• **Task item**
Using the data below, determine the number of lines that include the string "pathway". Write only that number.

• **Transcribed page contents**
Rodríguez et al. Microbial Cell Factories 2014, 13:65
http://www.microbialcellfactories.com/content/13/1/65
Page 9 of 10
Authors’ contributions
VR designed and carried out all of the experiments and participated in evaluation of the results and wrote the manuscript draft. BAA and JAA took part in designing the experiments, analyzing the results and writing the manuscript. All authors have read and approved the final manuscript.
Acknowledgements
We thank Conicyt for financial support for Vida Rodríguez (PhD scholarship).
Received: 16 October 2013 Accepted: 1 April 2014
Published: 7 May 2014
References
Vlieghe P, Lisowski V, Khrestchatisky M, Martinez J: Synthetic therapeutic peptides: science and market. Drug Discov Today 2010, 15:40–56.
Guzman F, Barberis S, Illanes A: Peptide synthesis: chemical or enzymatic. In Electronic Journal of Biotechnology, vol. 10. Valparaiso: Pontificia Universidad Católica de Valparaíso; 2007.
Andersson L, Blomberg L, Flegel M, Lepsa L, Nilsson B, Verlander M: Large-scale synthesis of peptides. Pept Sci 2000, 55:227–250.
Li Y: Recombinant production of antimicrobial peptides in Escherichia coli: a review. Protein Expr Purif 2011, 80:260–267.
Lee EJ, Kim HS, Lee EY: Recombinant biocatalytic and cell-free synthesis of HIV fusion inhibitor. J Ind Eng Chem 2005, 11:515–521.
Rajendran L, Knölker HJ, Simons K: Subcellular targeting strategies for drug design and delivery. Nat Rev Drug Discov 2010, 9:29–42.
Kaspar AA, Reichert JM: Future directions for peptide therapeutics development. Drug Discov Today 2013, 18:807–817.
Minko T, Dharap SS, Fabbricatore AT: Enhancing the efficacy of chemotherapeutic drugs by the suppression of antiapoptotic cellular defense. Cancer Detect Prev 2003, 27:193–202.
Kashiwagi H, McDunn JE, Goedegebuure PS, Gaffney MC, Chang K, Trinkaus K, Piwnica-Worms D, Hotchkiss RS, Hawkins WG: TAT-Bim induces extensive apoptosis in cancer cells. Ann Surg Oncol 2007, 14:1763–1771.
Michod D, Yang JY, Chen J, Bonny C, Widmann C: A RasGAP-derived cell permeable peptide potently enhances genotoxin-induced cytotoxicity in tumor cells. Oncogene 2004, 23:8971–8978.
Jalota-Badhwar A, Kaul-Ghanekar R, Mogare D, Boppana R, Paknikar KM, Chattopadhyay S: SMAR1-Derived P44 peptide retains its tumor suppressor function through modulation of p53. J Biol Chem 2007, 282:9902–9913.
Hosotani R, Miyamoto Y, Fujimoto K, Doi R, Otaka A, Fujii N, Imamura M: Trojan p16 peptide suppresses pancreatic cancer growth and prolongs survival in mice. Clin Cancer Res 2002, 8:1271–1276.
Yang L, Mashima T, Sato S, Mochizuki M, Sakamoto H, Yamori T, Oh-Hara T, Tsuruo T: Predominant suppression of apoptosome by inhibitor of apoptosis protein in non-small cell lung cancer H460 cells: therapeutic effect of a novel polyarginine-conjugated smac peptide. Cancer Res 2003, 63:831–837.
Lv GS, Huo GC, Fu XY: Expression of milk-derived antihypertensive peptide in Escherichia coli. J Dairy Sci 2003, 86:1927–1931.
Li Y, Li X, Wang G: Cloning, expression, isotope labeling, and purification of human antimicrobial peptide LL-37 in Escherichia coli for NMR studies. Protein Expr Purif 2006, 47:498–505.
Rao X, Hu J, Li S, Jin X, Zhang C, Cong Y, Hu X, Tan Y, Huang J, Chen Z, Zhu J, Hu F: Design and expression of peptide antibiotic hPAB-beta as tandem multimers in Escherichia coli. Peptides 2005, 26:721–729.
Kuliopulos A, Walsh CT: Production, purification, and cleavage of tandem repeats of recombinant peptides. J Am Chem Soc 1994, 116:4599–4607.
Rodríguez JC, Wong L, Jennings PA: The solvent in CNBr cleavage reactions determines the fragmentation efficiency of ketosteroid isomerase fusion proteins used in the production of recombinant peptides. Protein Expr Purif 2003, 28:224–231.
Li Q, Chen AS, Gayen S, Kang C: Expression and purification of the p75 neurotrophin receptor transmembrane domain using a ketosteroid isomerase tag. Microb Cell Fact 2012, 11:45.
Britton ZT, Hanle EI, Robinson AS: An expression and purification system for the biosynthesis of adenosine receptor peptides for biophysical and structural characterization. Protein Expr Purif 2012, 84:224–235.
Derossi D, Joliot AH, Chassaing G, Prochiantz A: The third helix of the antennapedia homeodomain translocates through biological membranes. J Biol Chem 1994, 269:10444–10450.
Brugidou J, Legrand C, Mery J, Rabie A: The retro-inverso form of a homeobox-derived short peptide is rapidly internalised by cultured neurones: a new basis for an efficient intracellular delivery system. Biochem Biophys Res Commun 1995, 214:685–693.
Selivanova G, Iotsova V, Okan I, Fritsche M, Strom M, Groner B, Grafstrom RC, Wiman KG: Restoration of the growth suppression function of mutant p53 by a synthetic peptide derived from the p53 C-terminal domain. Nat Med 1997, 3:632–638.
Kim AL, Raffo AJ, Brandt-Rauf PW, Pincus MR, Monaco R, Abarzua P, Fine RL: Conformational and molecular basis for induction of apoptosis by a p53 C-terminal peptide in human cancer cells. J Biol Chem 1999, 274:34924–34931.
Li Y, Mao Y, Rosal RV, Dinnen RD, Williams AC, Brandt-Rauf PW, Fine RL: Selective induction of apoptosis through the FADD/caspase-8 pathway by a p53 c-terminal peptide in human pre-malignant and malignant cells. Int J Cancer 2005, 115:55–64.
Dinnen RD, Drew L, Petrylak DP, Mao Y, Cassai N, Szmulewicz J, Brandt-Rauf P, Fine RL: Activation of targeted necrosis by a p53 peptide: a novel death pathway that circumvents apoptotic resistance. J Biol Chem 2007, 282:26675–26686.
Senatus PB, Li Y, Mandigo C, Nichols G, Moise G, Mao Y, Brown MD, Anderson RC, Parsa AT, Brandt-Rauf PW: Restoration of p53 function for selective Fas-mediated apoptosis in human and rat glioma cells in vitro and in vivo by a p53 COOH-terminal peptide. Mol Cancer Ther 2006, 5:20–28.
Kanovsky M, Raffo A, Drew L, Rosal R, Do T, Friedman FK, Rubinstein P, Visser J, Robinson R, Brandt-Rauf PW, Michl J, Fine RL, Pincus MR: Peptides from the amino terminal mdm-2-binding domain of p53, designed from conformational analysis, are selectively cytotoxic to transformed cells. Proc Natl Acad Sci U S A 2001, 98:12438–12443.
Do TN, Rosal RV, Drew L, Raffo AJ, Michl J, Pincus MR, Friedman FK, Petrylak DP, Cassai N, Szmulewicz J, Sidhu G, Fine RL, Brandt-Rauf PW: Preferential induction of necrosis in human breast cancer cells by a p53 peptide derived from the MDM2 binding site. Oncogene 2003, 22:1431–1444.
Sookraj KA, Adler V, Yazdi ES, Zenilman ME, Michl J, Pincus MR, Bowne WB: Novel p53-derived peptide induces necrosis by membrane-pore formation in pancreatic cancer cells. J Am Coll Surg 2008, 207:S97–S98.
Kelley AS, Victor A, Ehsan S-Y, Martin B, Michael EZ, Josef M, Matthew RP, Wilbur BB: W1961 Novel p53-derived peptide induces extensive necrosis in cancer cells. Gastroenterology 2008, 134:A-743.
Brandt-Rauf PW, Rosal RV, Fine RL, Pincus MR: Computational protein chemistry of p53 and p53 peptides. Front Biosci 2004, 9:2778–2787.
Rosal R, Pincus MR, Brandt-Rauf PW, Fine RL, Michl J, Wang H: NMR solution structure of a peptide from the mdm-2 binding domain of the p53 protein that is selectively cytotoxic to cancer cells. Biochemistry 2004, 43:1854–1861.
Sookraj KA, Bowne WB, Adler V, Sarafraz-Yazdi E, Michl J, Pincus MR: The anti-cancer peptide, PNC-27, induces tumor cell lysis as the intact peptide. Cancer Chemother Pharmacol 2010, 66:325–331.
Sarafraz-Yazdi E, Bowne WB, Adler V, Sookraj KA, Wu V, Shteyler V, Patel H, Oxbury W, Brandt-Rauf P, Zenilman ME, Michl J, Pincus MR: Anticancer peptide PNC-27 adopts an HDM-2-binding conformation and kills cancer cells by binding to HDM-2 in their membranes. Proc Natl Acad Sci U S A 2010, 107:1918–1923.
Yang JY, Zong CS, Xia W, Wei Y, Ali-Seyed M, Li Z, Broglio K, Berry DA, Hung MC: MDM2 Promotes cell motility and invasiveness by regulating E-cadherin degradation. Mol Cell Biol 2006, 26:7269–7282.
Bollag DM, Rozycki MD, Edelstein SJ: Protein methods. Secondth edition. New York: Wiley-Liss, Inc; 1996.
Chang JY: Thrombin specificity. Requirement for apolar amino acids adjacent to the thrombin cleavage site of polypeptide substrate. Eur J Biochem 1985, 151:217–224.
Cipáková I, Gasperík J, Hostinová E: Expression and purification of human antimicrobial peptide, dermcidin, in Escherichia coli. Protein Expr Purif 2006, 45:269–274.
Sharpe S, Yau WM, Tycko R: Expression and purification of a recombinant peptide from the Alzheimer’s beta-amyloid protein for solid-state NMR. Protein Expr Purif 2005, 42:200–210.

• **Task solution**
2